Analyzes the inputs given to create an interactive run for each feature column. The assay is not saved to the database nor are analyis records saved to a Plateau topic. Usefull for exploring inputs for possible causes when a difference is detected in the output.

class AssayBuilder:

Helps build an AssayConfig

AssayBuilder( client: wallaroo.client.Client, name: str, pipeline_id: int, pipeline_name: str, iopath: str, model_name: Union[str, NoneType] = None, baseline_start: Union[datetime.datetime, NoneType] = None, baseline_end: Union[datetime.datetime, NoneType] = None, baseline_data: Union[numpy.ndarray, NoneType] = None)
def baseline_dataframe(self):
def baseline_histogram( self, bins: Union[int, str, NoneType] = None, log_scale: bool = False):
def baseline_kde(self, log_scale: bool = False):
def baseline_ecdf(self, log_scale: bool = False):
def upload(self) -> int:
def add_name(self, name: str):

Specify the assay name

def add_active(self, active: bool):

Specify if the assay is active or not

def add_iopath(self, iopath: str):

Specify what the assay should analyze. Should start with input or output and have indexes (zero based) into row and column: For example 'input 0 1' specifies the second column of the first input.

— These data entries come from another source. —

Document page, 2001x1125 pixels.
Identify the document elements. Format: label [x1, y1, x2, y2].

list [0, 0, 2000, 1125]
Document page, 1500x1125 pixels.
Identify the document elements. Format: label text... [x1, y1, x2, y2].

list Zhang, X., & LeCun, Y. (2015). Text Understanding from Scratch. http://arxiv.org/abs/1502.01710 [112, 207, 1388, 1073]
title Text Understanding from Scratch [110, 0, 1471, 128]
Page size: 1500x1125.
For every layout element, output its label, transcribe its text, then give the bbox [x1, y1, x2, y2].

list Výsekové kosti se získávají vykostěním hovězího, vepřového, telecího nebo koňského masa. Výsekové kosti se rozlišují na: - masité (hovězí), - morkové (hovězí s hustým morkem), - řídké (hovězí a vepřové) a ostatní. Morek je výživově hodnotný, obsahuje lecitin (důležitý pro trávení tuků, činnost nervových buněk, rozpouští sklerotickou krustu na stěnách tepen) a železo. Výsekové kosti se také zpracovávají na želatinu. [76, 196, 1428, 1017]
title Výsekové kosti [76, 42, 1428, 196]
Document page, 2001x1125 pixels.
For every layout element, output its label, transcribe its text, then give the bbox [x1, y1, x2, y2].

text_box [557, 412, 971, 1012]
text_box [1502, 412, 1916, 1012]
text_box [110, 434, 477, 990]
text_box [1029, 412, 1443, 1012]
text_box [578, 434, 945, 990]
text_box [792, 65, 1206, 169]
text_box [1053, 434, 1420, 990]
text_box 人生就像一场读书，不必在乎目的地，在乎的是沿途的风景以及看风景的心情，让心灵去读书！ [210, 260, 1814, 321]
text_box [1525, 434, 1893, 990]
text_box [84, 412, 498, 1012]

def add_location_filter(self, locations: List[str]):
def fixed_baseline_builder(self):

Specify creates a fixed baseline builder for this assay builder.

def add_baseline(self, baseline: wallaroo.assay_config.BaselineConfig):

Adds a specific baseline created elsewhere.

def window_builder(self):

Returns this assay builders window builder.

def add_window(self, window: wallaroo.assay_config.WindowConfig):

Adds a window created elsewhere.

def univariate_continuous_summarizer(self) -> wallaroo.assay_config.UnivariateContinousSummarizerBuilder:

Creates and adds an UCS to this assay builder.

def add_summarizer(self, summarizer: wallaroo.assay_config.SummarizerConfig):

Adds the summarizer created elsewhere to this builder.

def add_warning_threshold(self, warning_threshold: float):

Specify the warning threshold for this assay.

def add_alert_threshold(self, alert_threshold: float):

Specify the alert threshold for this assay.

def add_run_until(self, run_until: datetime.datetime):

"How long should this assay run. Primarily useful for interactive runs to limit the number of analysis.

def calc_bins(num_samples: int, bins: Union[int, str, NoneType]) -> Union[str, int]:

If the users specifies a number of bins or a strategy for calculating it use that. Else us the min of the square root or 50.